Responde a la curiosa costumbre de tener casi siempre unas cuantas garzas
paseando por el patio principal.
[19]
Colón es una importante ciudad de Panamá, distante de la capital unos 70
quilómetros. Baltimore es la capital del estado norteamericano de Maryland.
[20] Una de
las provincias de Panamá, cuya capital es David. Allí tiene la USMA una de sus
sedes.
[21]
Rafael Alberti Merello (1902-1999), poeta español, publicó en Buenos Aires el
año 1952 uno de los más hermosos poemarios inspirados por la nostalgia del
destierro: Retornos de lo vivo lejano.
[22]
Recuerdo que es el nombre de la ciudad capitalina de la provincia panameña de
Chiriquí.
[23] El
caballero perfecto y casto de entre los fantásticos de la Tabla Redonda del rey
Arturo de Bretaña.
[24]
Adelantaré que la referencia original de este CD, en su forma analógica de long
play, es la siguiente: Nana Mouskouri, Alléluia, año 1977. La
canción a la que se alude en el relato era Pardonne-moi (música de Alain
Goraguer, y texto lírico de Claude Lemesle), que ocupa en el disco el corte 1
de la cara B. Ioanna Nana Mouskouri es una versátil cantante griega,
nacida en 1934. Existe versión castellana de este tema -Perdóname-
cantada por la señora Mouskouri, audible por Internet (Youtube, etc.).
[25] Es
decir, entre los diez libros más vendidos del momento.
[26]
Dicho muy brevemente, Panamá formó parte de Colombia, hasta independizarse en
1903. Parece seguro que tal proceso no se habría producido, de no ser por el
interés de los EE.UU. en conseguir de un nuevo Estado, pequeño y amigo, las
mejores condiciones de control y extraterritorialidad para una obra
fundamental, que los americanos consideraban como propia: el Canal de Panamá.

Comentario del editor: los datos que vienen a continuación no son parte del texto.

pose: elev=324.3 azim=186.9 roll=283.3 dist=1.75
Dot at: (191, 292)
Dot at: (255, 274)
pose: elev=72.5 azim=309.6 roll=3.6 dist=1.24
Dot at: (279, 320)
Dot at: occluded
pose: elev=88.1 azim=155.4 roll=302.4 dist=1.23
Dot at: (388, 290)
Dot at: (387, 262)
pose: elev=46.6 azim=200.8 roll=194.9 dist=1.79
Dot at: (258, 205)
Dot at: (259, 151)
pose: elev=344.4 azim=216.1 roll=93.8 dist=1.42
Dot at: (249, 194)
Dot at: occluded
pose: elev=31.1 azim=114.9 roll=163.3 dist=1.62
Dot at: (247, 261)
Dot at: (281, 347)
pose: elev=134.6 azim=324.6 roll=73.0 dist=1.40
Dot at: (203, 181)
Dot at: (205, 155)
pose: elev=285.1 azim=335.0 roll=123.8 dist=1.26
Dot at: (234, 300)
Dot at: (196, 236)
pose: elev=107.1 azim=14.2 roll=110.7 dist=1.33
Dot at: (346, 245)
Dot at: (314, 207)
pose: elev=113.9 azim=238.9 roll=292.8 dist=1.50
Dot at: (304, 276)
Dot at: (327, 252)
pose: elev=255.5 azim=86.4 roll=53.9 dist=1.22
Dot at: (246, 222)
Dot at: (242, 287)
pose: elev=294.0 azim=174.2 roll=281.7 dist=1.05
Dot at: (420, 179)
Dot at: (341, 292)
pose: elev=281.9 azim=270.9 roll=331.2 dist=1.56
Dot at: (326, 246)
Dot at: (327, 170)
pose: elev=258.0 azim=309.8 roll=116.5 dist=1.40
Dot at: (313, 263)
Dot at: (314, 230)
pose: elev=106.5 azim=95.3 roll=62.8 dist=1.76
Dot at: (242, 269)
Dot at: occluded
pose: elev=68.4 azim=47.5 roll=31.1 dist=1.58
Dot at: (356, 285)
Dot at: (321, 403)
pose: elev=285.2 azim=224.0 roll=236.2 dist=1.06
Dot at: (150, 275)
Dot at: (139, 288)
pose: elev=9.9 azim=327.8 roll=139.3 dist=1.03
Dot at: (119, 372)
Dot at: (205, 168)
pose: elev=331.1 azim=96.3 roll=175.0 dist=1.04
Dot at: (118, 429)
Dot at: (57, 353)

Posteriormente, esa dependencia de los EE.UU. fue muy lamentada por los
panameños, que a duras penas lograron la soberanía sobre la zona del Canal en
1977 (Tratado Torrijos-Carter).
[27]
Una de las provincias de Panamá, lindante con Costa Rica, famosa por sus bellos
paisajes caribeños y parques naturales.
[28] Véase la nota 15. También se le denomina
Panamá la Vieja.
[29]
Paul Verlaine (1844-1896), poeta francés, cuyo poema más famoso, Chanson
d’automne, recoge esa expresión: une langueur monotone.
[30]
Es el título dado en español a la novela, originalmente en neerlandés, del
escritor de esta nacionalidad, Arthur Valentijn Japin (1956), titulada Een
schitterend gebrek (2003). Que yo sepa, la primera traducción al español
fue publicada en 2006 por la editorial Roca, de Barcelona.
[31] Véase
la Parte Primera, capítulos XLIII y XLIV.
[32]
Gigante mitológico, que recuperaba todas sus fuerzas en cuanto tocaba la tierra
con su cuerpo. Hércules lo estranguló hasta la muerte, gracias a mantenerlo
alzado con sus brazos.
[33]
La canción es Terciopelo y fuego, cantada inicialmente por el grupo
español Falcons, que fue número 1 en las listas de Los 40 Principales
durante cinco semanas (1978-1979).
[34]
Recuérdese la nota 1. Para una mejor comprensión del texto, incluyo al final
del relato las versiones íntegras, en francés y en español, de la susodicha
canción.
[35]
Insisto en que no se trata de una traducción literal, sino de las dos versiones
de la letra de la canción, en su francés original y en español.